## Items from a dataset
========

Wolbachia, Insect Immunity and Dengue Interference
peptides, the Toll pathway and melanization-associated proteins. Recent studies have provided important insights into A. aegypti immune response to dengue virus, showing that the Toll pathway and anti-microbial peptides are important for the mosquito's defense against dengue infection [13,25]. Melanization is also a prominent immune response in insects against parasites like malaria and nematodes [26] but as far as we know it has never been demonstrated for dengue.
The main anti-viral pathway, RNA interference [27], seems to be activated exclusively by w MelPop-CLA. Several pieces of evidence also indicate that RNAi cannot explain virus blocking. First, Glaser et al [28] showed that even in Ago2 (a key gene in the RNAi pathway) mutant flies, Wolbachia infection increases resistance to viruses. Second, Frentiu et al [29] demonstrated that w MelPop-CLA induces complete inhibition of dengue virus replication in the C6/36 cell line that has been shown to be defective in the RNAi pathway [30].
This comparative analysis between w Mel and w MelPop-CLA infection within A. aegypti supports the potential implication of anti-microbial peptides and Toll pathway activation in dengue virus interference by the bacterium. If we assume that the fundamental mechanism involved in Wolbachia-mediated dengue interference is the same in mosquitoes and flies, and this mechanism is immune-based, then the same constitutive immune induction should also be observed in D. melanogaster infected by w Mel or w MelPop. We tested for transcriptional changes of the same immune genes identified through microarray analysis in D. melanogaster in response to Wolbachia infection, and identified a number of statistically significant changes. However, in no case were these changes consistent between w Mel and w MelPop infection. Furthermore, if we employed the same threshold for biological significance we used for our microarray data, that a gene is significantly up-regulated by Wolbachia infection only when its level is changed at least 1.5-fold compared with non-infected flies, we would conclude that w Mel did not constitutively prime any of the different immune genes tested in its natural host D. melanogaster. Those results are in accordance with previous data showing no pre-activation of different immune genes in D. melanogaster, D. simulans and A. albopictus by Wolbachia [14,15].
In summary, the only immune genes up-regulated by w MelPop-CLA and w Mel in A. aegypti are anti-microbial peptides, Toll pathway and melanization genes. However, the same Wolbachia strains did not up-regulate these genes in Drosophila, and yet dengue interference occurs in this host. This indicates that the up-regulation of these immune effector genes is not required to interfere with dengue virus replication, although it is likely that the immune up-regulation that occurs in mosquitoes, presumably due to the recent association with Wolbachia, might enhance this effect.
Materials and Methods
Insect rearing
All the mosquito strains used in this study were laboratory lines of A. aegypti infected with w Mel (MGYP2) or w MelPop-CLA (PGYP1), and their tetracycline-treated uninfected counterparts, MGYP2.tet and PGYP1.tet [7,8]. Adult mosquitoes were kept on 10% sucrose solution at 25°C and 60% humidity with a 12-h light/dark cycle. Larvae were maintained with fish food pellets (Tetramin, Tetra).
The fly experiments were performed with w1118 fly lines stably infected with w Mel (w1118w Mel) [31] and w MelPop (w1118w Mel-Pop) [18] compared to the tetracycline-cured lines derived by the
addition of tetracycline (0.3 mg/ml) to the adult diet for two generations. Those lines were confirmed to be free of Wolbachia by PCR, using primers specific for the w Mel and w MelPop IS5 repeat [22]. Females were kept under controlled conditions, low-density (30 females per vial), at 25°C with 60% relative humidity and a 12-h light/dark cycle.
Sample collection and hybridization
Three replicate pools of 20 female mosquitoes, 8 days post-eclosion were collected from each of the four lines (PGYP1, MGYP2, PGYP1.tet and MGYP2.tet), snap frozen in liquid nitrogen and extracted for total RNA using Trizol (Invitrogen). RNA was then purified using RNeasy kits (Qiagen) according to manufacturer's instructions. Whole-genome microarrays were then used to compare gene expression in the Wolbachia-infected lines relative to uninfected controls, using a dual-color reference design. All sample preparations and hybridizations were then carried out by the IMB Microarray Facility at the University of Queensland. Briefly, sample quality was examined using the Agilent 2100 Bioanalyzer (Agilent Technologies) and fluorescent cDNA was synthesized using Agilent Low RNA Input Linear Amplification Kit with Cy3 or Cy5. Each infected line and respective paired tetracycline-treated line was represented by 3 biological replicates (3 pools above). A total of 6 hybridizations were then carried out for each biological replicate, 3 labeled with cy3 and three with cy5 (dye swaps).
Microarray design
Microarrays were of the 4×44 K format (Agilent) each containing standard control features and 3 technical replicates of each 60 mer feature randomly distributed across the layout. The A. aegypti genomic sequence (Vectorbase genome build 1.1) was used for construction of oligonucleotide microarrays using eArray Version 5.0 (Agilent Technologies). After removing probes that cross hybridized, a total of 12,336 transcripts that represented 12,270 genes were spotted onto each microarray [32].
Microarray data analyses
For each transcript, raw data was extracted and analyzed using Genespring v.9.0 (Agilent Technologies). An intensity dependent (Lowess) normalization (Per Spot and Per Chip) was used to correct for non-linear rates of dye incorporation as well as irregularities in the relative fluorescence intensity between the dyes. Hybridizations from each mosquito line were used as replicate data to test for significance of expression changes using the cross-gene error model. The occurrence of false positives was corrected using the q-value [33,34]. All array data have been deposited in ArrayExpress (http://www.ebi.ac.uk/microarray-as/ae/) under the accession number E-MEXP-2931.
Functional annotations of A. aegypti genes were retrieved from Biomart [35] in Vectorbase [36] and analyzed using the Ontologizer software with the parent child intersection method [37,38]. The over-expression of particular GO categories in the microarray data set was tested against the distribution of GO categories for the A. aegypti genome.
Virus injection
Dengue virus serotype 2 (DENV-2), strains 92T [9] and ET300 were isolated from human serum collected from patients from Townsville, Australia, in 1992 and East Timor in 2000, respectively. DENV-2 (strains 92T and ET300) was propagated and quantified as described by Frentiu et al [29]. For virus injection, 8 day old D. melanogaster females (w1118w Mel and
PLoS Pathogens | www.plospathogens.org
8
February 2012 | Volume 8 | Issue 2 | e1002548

========

## Aim of the task
From the data above, copy each line that has the string "kept".

## Problem solution
All the mosquito strains used in this study were laboratory lines of A. aegypti infected with w Mel (MGYP2) or w MelPop-CLA (PGYP1), and their tetracycline-treated uninfected counterparts, MGYP2.tet and PGYP1.tet [7,8]. Adult mosquitoes were kept on 10% sucrose solution at 25°C and 60% humidity with a 12-h light/dark cycle. Larvae were maintained with fish food pellets (Tetramin, Tetra).
addition of tetracycline (0.3 mg/ml) to the adult diet for two generations. Those lines were confirmed to be free of Wolbachia by PCR, using primers specific for the w Mel and w MelPop IS5 repeat [22]. Females were kept under controlled conditions, low-density (30 females per vial), at 25°C with 60% relative humidity and a 12-h light/dark cycle.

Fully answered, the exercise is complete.